Geholfen haben ihm beim Dreh Freunde und Familie. Der Presse verrät Jendrik Sigwart augenzwinkernd, dass er keine Mail-Adresse gefunden habe, wo er sich bei den deutschen ESC-Ausrichtern bewerben konnte. Deshalb hoffte er, dass ein Verantwortlicher seinen Song-Beitrag in den Sozialen Medien entdecken und ihn dann einladen würde. Genauso so passierte es dann auch - und der Hamburger holte sich unter 153 Bewerbern das ESC-Ticket.

Konzentriert bei der Arbeit: Deutschlands ESC-Hoffnung Jendrik Sigwart Bild: NDR/dpa/picture alliance

"Hunger, auf der Bühne zu stehen"

"Wir freuen uns über einen unglaublich kreativen Künstler, der vor Ideen nur so sprüht", verkündete Deutschlands ESC-Delegationsleiterin Alexandra Wolfslast. Und Unterhaltungsexperte Thomas Schreiber vom federführenden Norddeutschen Rundfunk bescheinigt Sigwart eine "unglaubliche handwerkliche Sicherheit. Er kann singen, steppen, sich sensationell bewegen und hat den Hunger, auf der Bühne zu stehen."

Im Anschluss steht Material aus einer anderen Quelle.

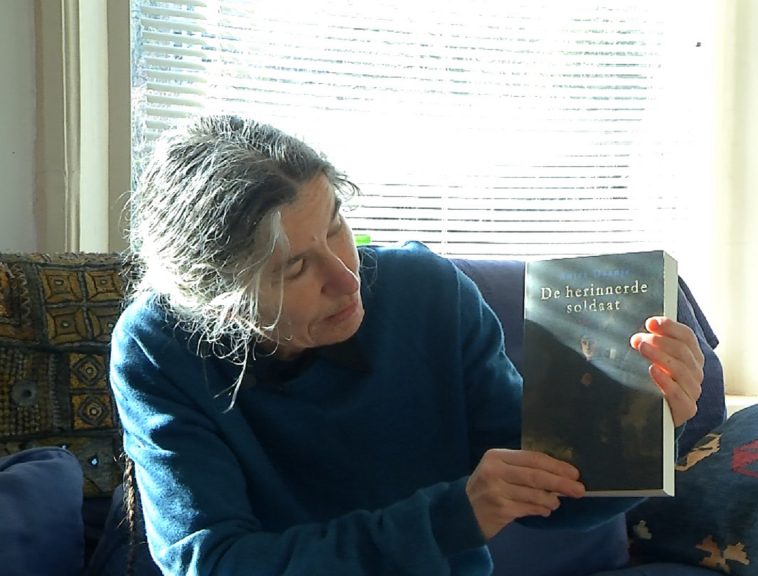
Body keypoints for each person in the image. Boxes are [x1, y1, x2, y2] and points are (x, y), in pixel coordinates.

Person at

Ob Jendrik die ausländischen Jurys ebenso überzeugen kann, wenn am 22. Mai unter dem Motto "Open Up" Künstler aus 41 Ländern gegeneinander antreten? In den letzten Jahren landeten die deutschen Beiträge in der Publikumsgunst weit hinten; zum letzten Mal gewann die Sängerin Lena 2010 den Eurovision Song Contest für Deutschland. Ob Jendrik es ihr nachmachen wird, bleibt abzuwarten. Aber das ist ihm auch gar nicht so wichtig, sagt er: "Ich guck jetzt nicht auf die Konkurrenz: 'Oh, mein Gott, wie gut ist der denn'; nein, ich freu mich darauf, mit all diesen tollen Künstlern auf der Bühne zu stehen."